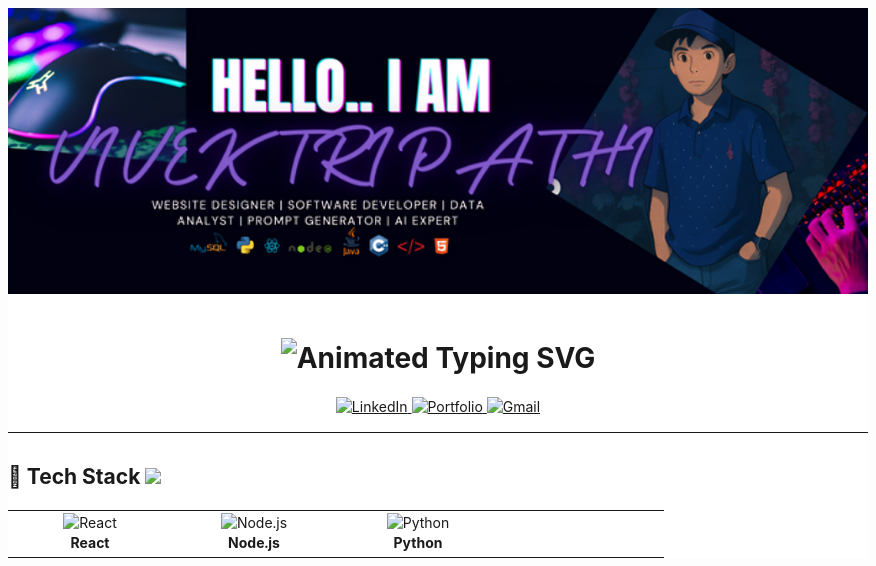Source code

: <div align="center">
  <img src="banner.png?raw=true" alt="Vivek Tripathi Banner" width="100%">
  
  
  <h1 align="center"> 
    <img src="https://readme-typing-svg.demolab.com?font=Fira+Code&weight=600&size=30&duration=4000&pause=1000&color=8A2BE2&center=true&vCenter=true&width=460&height=70&lines=%F0%9F%91%8B%20Hi%2C%20I'm%20Vivek%20Tripathi;%F0%9F%92%BB%20Full-Stack%20Developer;%F0%9F%93%8A%20Data%20Analyst;%F0%9F%A4%96%20AI%20Prompt%20Engineer" alt="Animated Typing SVG" />
  </h1>

  
  <div align="center">
    <a href="https://linkedin.com/in/yourprofile">
      <img src="https://img.shields.io/badge/-LinkedIn-0077B5?style=for-the-badge&logo=linkedin&logoColor=white&labelColor=0A66C2&color=0A66C2" alt="LinkedIn">
    </a>
    <a href="https://vivektripathi.dev">
      <img src="https://img.shields.io/badge/Portfolio-FF5722?style=for-the-badge&logo=google-chrome&logoColor=white&labelColor=FF5722" alt="Portfolio">
    </a>
    <a href="mailto:vivek.tripathi@gmail.com">
      <img src="https://img.shields.io/badge/Gmail-D14836?style=for-the-badge&logo=gmail&logoColor=white" alt="Gmail">
    </a>
  </div>
</div>

---

## 🚀 **Tech Stack** <img src="https://media.giphy.com/media/WUlplcMpOCEmTGBtBW/giphy.gif" width="50">


<div align="center">
  <table>
    <tr>
      <td align="center" width="150">
        <img src="https://skillicons.dev/icons?i=react" width="65" alt="React">
        <br>
        <strong>React</strong>
      </td>
      <td align="center" width="150">
        <img src="https://skillicons.dev/icons?i=nodejs" width="65" alt="Node.js">
        <br>
        <strong>Node.js</strong>
      </td>
      <td align="center" width="150">
        <img src="https://skillicons.dev/icons?i=python" width="65" alt="Python">
        <br>
        <strong>Python</strong>
      </td>
      <td align="center" width="150">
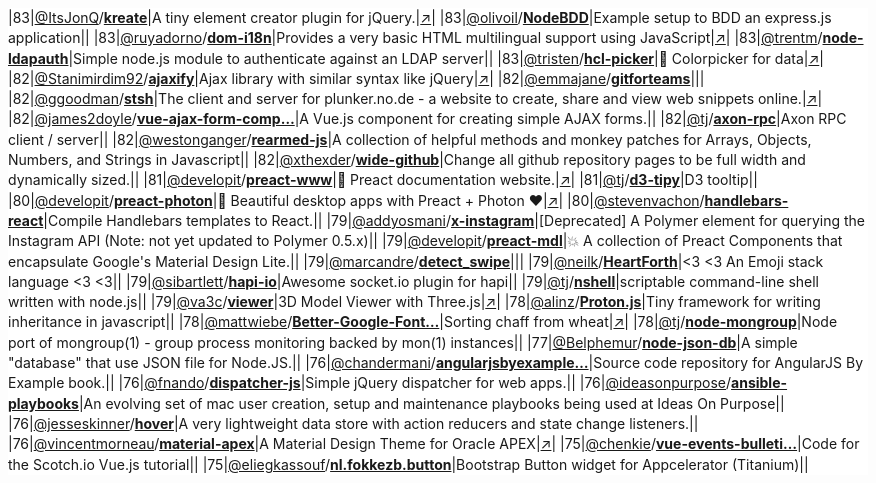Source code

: |83|[@ItsJonQ](https://github.com/ItsJonQ)/[**kreate**](https://github.com/ItsJonQ/kreate)|A tiny element creator plugin for jQuery.|[:arrow_upper_right:](http://itsjonq.github.io/kreate/)|
|83|[@olivoil](https://github.com/olivoil)/[**NodeBDD**](https://github.com/olivoil/NodeBDD)|Example setup to BDD an express.js application||
|83|[@ruyadorno](https://github.com/ruyadorno)/[**dom-i18n**](https://github.com/ruyadorno/dom-i18n)|Provides a very basic HTML multilingual support using JavaScript|[:arrow_upper_right:](http://ruyadorno.github.io/dom-i18n)|
|83|[@trentm](https://github.com/trentm)/[**node-ldapauth**](https://github.com/trentm/node-ldapauth)|Simple node.js module to authenticate against an LDAP server||
|83|[@tristen](https://github.com/tristen)/[**hcl-picker**](https://github.com/tristen/hcl-picker)|:art: Colorpicker for data|[:arrow_upper_right:](http://tristen.ca/hcl-picker/)|
|82|[@Stanimirdim92](https://github.com/Stanimirdim92)/[**ajaxify**](https://github.com/Stanimirdim92/ajaxify)|Ajax library with similar syntax like jQuery|[:arrow_upper_right:](http://stanimirdim92.github.io/ajaxify)|
|82|[@emmajane](https://github.com/emmajane)/[**gitforteams**](https://github.com/emmajane/gitforteams)|||
|82|[@ggoodman](https://github.com/ggoodman)/[**stsh**](https://github.com/ggoodman/stsh)|The client and server for plunker.no.de - a website to create, share and view web snippets online.|[:arrow_upper_right:](http://plunker.no.de)|
|82|[@james2doyle](https://github.com/james2doyle)/[**vue-ajax-form-comp…**](https://github.com/james2doyle/vue-ajax-form-component)|A Vue.js component for creating simple AJAX forms.||
|82|[@tj](https://github.com/tj)/[**axon-rpc**](https://github.com/tj/axon-rpc)|Axon RPC client / server||
|82|[@westonganger](https://github.com/westonganger)/[**rearmed-js**](https://github.com/westonganger/rearmed-js)|A collection of helpful methods and monkey patches for Arrays, Objects, Numbers, and Strings in Javascript||
|82|[@xthexder](https://github.com/xthexder)/[**wide-github**](https://github.com/xthexder/wide-github)|Change all github repository pages to be full width and dynamically sized.||
|81|[@developit](https://github.com/developit)/[**preact-www**](https://github.com/developit/preact-www)|:book: Preact documentation website.|[:arrow_upper_right:](https://preactjs.com)|
|81|[@tj](https://github.com/tj)/[**d3-tipy**](https://github.com/tj/d3-tipy)|D3 tooltip||
|80|[@developit](https://github.com/developit)/[**preact-photon**](https://github.com/developit/preact-photon)|:rocket: Beautiful desktop apps with Preact + Photon :heart:|[:arrow_upper_right:](http://npm.im/preact-photon)|
|80|[@stevenvachon](https://github.com/stevenvachon)/[**handlebars-react**](https://github.com/stevenvachon/handlebars-react)|Compile Handlebars templates to React.||
|79|[@addyosmani](https://github.com/addyosmani)/[**x-instagram**](https://github.com/addyosmani/x-instagram)|[Deprecated] A Polymer element for querying the Instagram API (Note: not yet updated to Polymer 0.5.x)||
|79|[@developit](https://github.com/developit)/[**preact-mdl**](https://github.com/developit/preact-mdl)|:boom: A collection of Preact Components that encapsulate Google's Material Design Lite.||
|79|[@marcandre](https://github.com/marcandre)/[**detect_swipe**](https://github.com/marcandre/detect_swipe)|||
|79|[@neilk](https://github.com/neilk)/[**HeartForth**](https://github.com/neilk/HeartForth)|<3 <3 An Emoji stack language <3 <3||
|79|[@sibartlett](https://github.com/sibartlett)/[**hapi-io**](https://github.com/sibartlett/hapi-io)|Awesome socket.io plugin for hapi||
|79|[@tj](https://github.com/tj)/[**nshell**](https://github.com/tj/nshell)|scriptable command-line shell written with node.js||
|79|[@va3c](https://github.com/va3c)/[**viewer**](https://github.com/va3c/viewer)|3D Model Viewer with Three.js|[:arrow_upper_right:](http://va3c.github.io/viewer/)|
|78|[@alinz](https://github.com/alinz)/[**Proton.js**](https://github.com/alinz/Proton.js)|Tiny framework for writing inheritance in javascript||
|78|[@mattwiebe](https://github.com/mattwiebe)/[**Better-Google-Font…**](https://github.com/mattwiebe/Better-Google-Fonts)|Sorting chaff from wheat|[:arrow_upper_right:](http://somadesign.ca/demos/better-google-fonts/)|
|78|[@tj](https://github.com/tj)/[**node-mongroup**](https://github.com/tj/node-mongroup)|Node port of mongroup(1) - group process monitoring backed by mon(1) instances||
|77|[@Belphemur](https://github.com/Belphemur)/[**node-json-db**](https://github.com/Belphemur/node-json-db)|A simple "database" that use JSON file for Node.JS.||
|76|[@chandermani](https://github.com/chandermani)/[**angularjsbyexample…**](https://github.com/chandermani/angularjsbyexample)|Source code repository for AngularJS By Example book.||
|76|[@fnando](https://github.com/fnando)/[**dispatcher-js**](https://github.com/fnando/dispatcher-js)|Simple jQuery dispatcher for web apps.||
|76|[@ideasonpurpose](https://github.com/ideasonpurpose)/[**ansible-playbooks**](https://github.com/ideasonpurpose/ansible-playbooks)|An evolving set of mac user creation, setup and maintenance playbooks being used at Ideas On Purpose||
|76|[@jesseskinner](https://github.com/jesseskinner)/[**hover**](https://github.com/jesseskinner/hover)|A very lightweight data store with action reducers and state change listeners.||
|76|[@vincentmorneau](https://github.com/vincentmorneau)/[**material-apex**](https://github.com/vincentmorneau/material-apex)|A Material Design Theme for Oracle APEX|[:arrow_upper_right:](http://materialapex.com)|
|75|[@chenkie](https://github.com/chenkie)/[**vue-events-bulleti…**](https://github.com/chenkie/vue-events-bulletin)|Code for the Scotch.io Vue.js tutorial||
|75|[@eliegkassouf](https://github.com/eliegkassouf)/[**nl.fokkezb.button**](https://github.com/eliegkassouf/nl.fokkezb.button)|Bootstrap Button widget for Appcelerator (Titanium)||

▸ **DIRECTIONS FOR THIS TASK**: All lines above that contain "repository" are required in the answer.

▸ **RESPONSE AREA**:
|82|[@xthexder](https://github.com/xthexder)/[**wide-github**](https://github.com/xthexder/wide-github)|Change all github repository pages to be full width and dynamically sized.||
|76|[@chandermani](https://github.com/chandermani)/[**angularjsbyexample…**](https://github.com/chandermani/angularjsbyexample)|Source code repository for AngularJS By Example book.||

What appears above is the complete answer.